Purpose
Intravitreally injected anti-VEGF drugs were proven to be effective in the treatment of diabetic macular edema (DME) and other exudative macular diseases such as neovascular age-related macular degeneration (AMD). Recently, concerns have been raised that continuous VEGF inhibition could disturb the neuroprotective role of VEGF in the human eye, since neurosensory degeneration is a hallmark of diabetic disease and patients with DME are usually treated repeatedly with anti-VEGF agents over years.
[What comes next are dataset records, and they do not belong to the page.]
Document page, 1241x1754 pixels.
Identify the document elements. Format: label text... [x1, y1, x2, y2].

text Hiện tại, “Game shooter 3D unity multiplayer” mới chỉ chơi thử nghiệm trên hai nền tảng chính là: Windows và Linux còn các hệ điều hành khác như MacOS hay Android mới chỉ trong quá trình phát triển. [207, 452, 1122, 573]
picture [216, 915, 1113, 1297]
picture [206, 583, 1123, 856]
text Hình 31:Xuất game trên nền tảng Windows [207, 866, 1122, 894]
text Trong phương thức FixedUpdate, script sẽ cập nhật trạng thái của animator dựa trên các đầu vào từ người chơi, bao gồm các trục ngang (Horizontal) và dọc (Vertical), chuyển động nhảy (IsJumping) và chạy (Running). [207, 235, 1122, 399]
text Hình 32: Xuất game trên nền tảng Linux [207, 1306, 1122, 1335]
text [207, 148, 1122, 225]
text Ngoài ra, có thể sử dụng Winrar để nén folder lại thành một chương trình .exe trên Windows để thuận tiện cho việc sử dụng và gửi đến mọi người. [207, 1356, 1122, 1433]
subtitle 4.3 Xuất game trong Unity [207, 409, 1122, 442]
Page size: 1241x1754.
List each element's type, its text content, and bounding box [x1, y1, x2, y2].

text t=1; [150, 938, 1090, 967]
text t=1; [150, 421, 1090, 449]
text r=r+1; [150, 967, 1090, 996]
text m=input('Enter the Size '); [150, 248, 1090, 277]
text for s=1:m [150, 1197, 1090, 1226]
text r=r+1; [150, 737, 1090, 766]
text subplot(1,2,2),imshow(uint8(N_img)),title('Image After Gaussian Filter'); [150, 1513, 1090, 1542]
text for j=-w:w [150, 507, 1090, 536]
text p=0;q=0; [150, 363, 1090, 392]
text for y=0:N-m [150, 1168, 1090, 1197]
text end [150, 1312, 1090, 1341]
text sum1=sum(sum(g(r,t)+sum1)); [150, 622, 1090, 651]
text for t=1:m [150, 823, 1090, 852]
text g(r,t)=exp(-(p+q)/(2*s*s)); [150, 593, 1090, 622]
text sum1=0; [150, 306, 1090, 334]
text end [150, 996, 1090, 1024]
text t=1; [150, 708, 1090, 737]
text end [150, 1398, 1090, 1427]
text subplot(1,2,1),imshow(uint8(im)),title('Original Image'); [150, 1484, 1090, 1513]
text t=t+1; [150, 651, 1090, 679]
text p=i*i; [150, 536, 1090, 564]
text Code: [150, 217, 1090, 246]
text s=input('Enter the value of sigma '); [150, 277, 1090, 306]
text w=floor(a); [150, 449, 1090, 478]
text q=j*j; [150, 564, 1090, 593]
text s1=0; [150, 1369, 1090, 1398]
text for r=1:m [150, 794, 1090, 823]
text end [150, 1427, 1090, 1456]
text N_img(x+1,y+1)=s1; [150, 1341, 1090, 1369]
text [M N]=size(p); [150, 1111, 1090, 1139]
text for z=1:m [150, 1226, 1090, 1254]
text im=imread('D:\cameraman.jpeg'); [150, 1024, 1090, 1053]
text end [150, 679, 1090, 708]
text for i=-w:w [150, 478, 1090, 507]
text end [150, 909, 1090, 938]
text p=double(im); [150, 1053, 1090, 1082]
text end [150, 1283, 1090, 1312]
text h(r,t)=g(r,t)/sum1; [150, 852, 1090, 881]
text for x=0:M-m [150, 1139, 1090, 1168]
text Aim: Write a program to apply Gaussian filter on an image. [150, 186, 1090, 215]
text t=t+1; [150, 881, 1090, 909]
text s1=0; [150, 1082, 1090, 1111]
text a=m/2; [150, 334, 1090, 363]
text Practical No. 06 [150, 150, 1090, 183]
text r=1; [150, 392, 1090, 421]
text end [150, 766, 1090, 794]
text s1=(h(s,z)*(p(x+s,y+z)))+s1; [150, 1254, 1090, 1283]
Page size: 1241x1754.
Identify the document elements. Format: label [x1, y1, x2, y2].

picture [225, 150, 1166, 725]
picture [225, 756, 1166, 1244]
The purpose was to examine the frequency of central retinal thickness (CRT) thinning below 200 µm in patients treated for vision threatening diabetic retinopathy (DR) and if CRT thinning affects visual function.
Methods
Data of all outpatient visits at the subspecialty unit of diabetic retinopathy at the department of ophthalmology, Medical University Vienna between January and November 2014 were included in a retrospective analysis. All patients with CRT of less than 200 µm on SD-OCT (Cirrus, Zeiss) were reviewed in regards to their demographics, visual acuity and treatments received before CRT thinning.
Results
In total, 1529 visits of 578 patients were reviewed. In 112 (16%) eyes of 93 patients (mean±SD age 66±13 years, 47 females) CRT was less than 200 µm (158±40 µm) and mean best-corrected visual acuity (BCVA) was 0.4±0.3 Snellen Equivalents. There was no significant correlation found between BCVA and low CRT, despite an overall higher rate of central retinal thinning as compared to other macular disease under treatment.
Conclusions
Conclusion: CRT thinning below 200 µm does not seem to be a reliable biomarker for visual function in patients treated for vision threatening DR However, distinct analysis of individual neurosensory layers may identify disease- and treatment related neurodegeneration.